Data for processing START
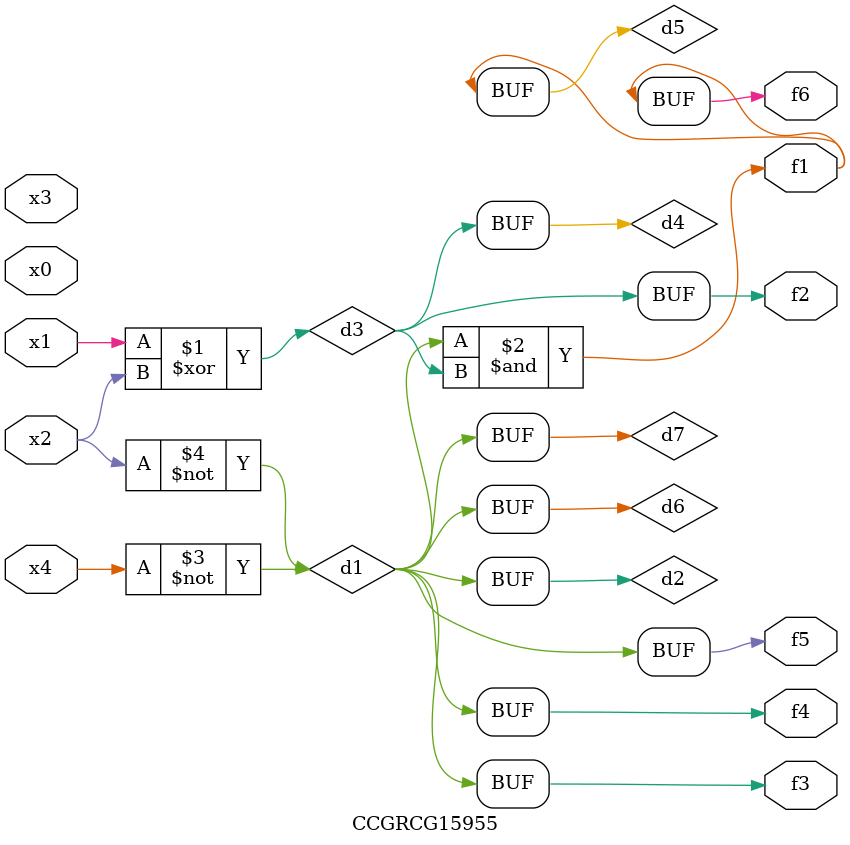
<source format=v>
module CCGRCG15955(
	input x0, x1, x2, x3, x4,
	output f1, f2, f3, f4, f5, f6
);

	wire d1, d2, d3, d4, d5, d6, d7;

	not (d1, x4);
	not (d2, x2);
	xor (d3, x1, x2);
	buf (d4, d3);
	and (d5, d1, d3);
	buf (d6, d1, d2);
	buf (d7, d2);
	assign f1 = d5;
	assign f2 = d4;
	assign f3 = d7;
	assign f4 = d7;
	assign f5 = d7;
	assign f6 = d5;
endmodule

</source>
Data for processing END
Data for processing START
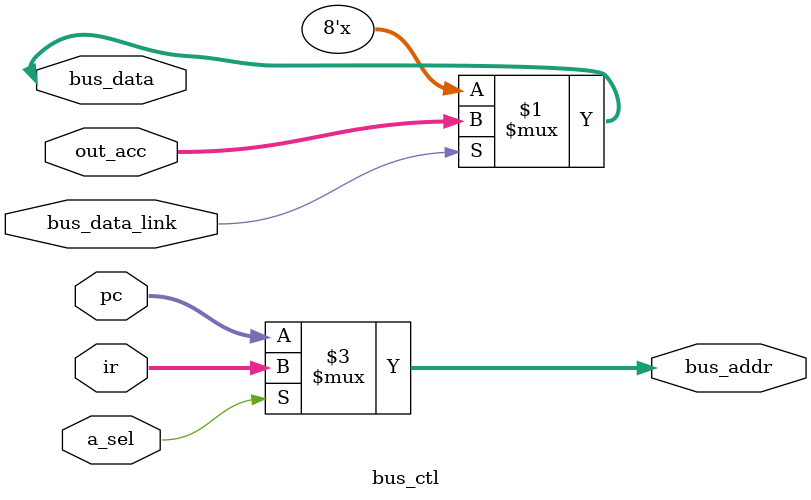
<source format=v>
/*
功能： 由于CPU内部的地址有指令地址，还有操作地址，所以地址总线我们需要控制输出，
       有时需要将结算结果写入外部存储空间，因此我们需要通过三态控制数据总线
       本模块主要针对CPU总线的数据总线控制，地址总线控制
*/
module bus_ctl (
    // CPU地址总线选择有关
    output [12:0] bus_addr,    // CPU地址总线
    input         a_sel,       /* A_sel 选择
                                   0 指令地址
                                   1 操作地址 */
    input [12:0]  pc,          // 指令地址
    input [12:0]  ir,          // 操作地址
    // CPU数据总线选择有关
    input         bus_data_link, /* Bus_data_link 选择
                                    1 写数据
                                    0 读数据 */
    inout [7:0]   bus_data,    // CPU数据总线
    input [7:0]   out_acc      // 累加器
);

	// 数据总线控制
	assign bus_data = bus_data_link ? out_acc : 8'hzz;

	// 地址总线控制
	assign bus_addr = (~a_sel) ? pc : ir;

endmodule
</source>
Data for processing END
• [Task prompt] Provide solely the number of lines in the data that include the word "input".

• [Solution] 6